- Born: Lola May Smeltzer circa. 1870 Frederick, Maryland, United States
- Died: December 28, 1955 Oklahoma City, Oklahoma, United States
- Education: New England Conservatory
- Known for: President of the Oklahoma and Indian Territory Federation of Women's Clubs
- Spouse: Angelo C. Scott ​(m. 1894)​

= Lola May Smeltzer Scott =

Lola May Smeltzer Scott (1870 – December 28, 1955) was an American woman active in the women's club movement in Oklahoma. She was married to Angelo C. Scott.

==Biography==
Lola May Smeltzer Scott was born in 1870 near Frederick, Maryland, to D. B. Smeltzer and Elizabeth Smeltzer. As a child she moved to Iola, Kansas, with her father before spending two years at the New England Conservatory. She married Angelo C. Scott on May 31, 1894, and moved to Oklahoma Territory. Her husband was elected to the Oklahoma Territorial Legislature in 1894. The family settled in Stillwater, Oklahoma, in 1898 after Angelo Scott was appointed president of Oklahoma State University. Lola Scott was active with the women's club movement.
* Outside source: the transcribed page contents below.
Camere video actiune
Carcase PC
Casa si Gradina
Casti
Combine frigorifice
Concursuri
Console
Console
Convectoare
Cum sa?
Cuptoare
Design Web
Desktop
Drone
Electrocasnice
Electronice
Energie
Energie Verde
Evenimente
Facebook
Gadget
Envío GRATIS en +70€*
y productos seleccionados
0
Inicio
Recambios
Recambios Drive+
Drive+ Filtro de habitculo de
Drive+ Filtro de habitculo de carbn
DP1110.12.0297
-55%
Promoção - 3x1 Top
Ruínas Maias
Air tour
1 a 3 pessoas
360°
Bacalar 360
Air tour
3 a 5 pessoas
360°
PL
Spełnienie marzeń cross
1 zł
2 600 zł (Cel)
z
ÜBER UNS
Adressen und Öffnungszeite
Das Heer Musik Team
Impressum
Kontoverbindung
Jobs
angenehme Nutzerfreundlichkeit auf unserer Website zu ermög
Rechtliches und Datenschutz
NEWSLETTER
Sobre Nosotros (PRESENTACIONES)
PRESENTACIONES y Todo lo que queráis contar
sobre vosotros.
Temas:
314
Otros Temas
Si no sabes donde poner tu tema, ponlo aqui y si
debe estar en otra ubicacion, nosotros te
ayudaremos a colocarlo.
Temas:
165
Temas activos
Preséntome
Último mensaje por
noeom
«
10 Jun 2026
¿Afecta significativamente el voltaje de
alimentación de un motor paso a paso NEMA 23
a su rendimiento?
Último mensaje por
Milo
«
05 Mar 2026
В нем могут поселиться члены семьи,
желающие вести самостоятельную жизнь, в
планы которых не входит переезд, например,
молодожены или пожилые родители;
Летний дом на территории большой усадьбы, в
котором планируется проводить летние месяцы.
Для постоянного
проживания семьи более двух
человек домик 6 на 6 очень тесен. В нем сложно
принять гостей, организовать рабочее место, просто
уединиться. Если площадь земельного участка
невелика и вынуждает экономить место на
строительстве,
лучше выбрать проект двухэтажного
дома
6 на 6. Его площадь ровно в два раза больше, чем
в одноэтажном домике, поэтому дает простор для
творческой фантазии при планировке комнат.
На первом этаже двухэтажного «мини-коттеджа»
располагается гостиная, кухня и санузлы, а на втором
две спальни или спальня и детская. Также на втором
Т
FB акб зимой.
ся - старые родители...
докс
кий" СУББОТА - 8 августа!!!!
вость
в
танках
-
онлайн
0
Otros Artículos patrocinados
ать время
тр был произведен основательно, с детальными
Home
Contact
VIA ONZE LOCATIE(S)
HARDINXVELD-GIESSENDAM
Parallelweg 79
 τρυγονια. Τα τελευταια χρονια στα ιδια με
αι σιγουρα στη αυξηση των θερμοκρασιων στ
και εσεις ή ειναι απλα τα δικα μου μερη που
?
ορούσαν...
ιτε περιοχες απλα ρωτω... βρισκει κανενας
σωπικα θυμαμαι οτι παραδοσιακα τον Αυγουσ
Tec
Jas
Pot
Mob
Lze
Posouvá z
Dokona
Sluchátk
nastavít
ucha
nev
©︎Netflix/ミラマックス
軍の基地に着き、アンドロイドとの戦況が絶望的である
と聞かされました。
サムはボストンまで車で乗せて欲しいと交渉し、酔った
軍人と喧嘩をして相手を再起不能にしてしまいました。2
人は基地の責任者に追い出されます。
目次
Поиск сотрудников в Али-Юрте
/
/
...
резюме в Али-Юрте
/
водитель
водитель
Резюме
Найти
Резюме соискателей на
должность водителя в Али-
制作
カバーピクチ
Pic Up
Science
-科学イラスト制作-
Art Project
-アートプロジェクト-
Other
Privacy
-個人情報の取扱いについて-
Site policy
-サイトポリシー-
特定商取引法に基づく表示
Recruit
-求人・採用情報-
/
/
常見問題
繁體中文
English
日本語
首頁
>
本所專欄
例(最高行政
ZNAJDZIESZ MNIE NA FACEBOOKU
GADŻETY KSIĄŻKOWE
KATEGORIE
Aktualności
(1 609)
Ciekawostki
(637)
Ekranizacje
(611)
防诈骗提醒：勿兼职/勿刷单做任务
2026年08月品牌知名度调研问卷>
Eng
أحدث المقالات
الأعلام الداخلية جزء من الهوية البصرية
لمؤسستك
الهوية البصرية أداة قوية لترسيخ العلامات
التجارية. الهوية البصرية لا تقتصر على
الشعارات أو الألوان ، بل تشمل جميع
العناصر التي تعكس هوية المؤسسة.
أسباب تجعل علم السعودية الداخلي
In 1901, she was the secretary of the Oklahoma and Indian Territory Federation of Women's Clubs, and from 1904 to 1906 she served as the organization's president. She wrote to the territorial legislature advocating for child welfare and the creation of a juvenile detention center. In 1908, the couple moved to Oklahoma City. Lola Scott died on December 28, 1955 in Oklahoma City.